• [Passage]
= = = = =

Somewhere in there I mixed in Saul Bellow’s Henderson The Rain King. Technically it’s literature since Saul won a Nobel or something. I came across this one listening too, and fooling around with (on the guitar) the Counting Crows song “the Rain King”. It’s a great song but the lyrics are weird so I did a little digging to learn more about the source of the song. Turns out the song is based on the book.

This turned out to be a book that I wanted to like a lot more than I actually liked it. The story is about a middle aged millionaire who, unsatisfied with his life heads to Africa in an attempt to answer a question yearning in his soul “I want I want I want”. Problem is he has everything and doesn’t know quite what it is he wants. In Africa he seeks wisdom and at the same time attempts to help the some of the folks he comes across, and basically screws up everything he touches. The book ends with his inheriting the throne of a tribe, a job he wants no part off and he has to beg off and head back home wiser and happier.

This is a book that I wish I’d written; the wit and irony are certainly right up my alley. I’m a middle-aged guy who has no idea what he wants, I only knows that I’m never satisfied with what I have. Except when I’m at the lake, there for some reason I fell pretty content about all things except the dread I start to feel about leaving. And since that happens every time I’m there, that being that I leave and come back home to my usual avocation, I’m going to chock it up as a mid-life crisis thing and call it a day.

Which doesn’t help explain why I like/don’t like Henderson The Rain King, but the thought came to me and I was typing at the time so the two of you who read this have a little more insight in my insanity.

The plot in the book moves kinda slow to be honest, that’s the “don’t like” part. It is however peppered with philosophical insights and great quotes. I love me a great quote. One of my favorites:

I often looked into books to see whether I could find some helpful words, and one day I read, “The forgiveness of sins is perpetual and righteousness first is not required.” This impressed me so deeply that I went around saying it to myself. But then I forgot which book it was.”

Kinda the story of my life. I forget more great ideas and thoughts than I’ve ever had and at the end of the day I forget them all and have to start from scratch.

But for some reason I can remember the names of a pair of twins I played with and last saw in 1969. Weird.

My voice is not “I want” it’s “I don’t know what I want”. Hmm.

= = = = =

• [Information shown]

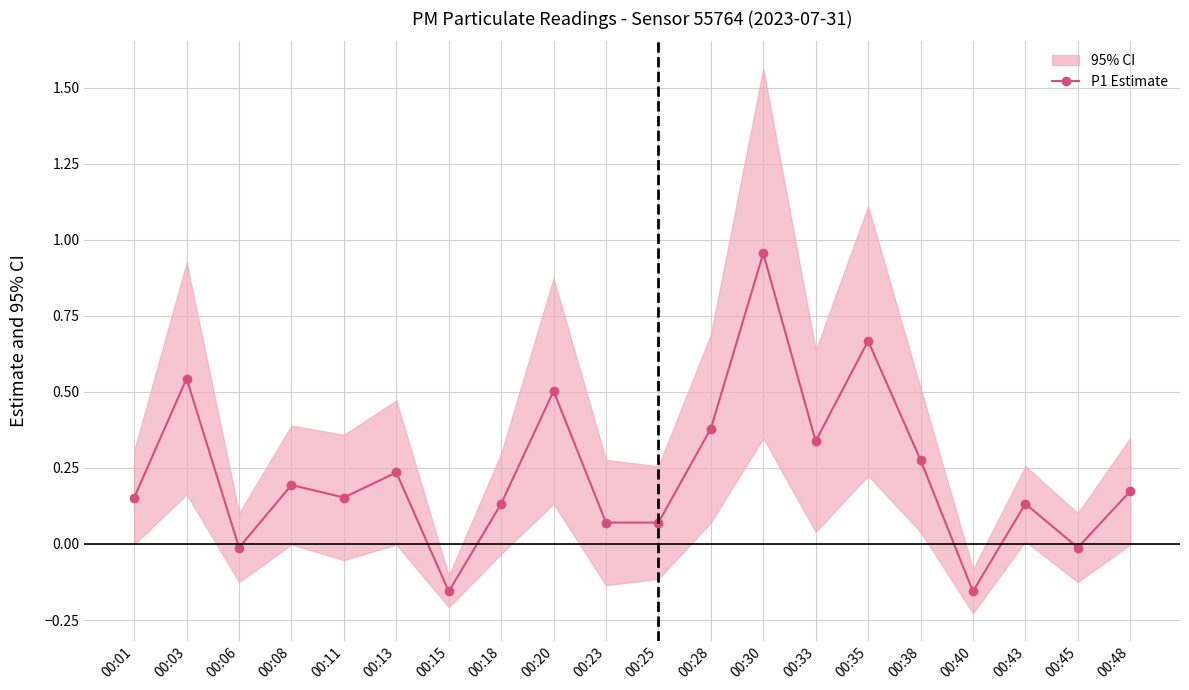

Is it true that the value at 00:13 is 0.2?

True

= = = = =

• [Work instructions]
(1) In the book review, which part of the book does the reviewer name as the "don't like" part?
(2) Reproduce the book review word for word, starting at "The plot in" and ending at "start from scratch.".
(3) Sum up the book review in two sentences.

• [Your written answers]
(1) The plot, which moves kind of slow.

(2)
The plot in the book moves kinda slow to be honest, that’s the “don’t like” part. It is however peppered with philosophical insights and great quotes. I love me a great quote. One of my favorites:

I often looked into books to see whether I could find some helpful words, and one day I read, “The forgiveness of sins is perpetual and righteousness first is not required.” This impressed me so deeply that I went around saying it to myself. But then I forgot which book it was.”

Kinda the story of my life. I forget more great ideas and thoughts than I’ve ever had and at the end of the day I forget them all and have to start from scratch.

(3) The book review describes Saul Bellow's Henderson The Rain King, which the reviewer came across through the Counting Crows song based on it, as the story of a dissatisfied middle-aged millionaire who goes to Africa, botches everything he touches, and returns home wiser and happier. The reviewer enjoys the book's wit, irony, and great quotes but finds its plot slow, and ties its theme to not knowing what they want.